*Entries shown*.
——

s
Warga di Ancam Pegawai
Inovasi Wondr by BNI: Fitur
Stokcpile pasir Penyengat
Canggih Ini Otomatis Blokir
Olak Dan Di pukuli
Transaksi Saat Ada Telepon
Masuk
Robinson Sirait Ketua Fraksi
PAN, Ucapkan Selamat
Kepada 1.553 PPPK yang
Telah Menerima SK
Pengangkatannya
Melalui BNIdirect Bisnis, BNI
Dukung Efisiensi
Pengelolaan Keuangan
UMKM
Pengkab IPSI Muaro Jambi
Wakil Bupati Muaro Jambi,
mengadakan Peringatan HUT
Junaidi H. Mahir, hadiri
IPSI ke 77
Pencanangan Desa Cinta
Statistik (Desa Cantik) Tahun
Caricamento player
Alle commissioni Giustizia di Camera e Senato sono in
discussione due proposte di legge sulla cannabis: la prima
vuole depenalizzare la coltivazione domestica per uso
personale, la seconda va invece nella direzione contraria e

——

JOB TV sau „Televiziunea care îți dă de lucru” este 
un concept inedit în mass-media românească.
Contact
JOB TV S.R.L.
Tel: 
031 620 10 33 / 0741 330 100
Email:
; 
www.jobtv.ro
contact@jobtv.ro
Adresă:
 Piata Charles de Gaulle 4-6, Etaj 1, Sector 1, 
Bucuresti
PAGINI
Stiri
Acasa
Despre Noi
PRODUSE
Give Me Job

——

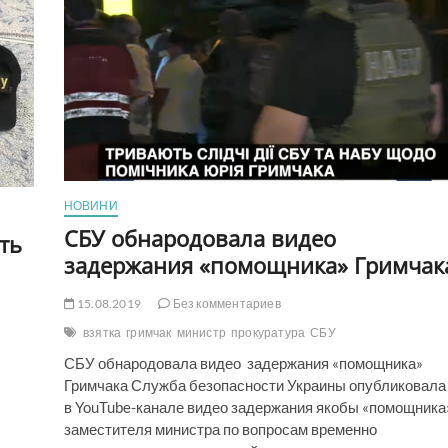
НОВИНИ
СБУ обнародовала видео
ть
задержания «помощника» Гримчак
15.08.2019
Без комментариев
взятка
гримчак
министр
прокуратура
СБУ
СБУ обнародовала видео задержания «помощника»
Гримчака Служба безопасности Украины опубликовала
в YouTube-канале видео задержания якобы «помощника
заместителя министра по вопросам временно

——

*Required action*. Write out every line from the data above that includes "Desa".

*Result below*.
Pencanangan Desa Cinta
Statistik (Desa Cantik) Tahun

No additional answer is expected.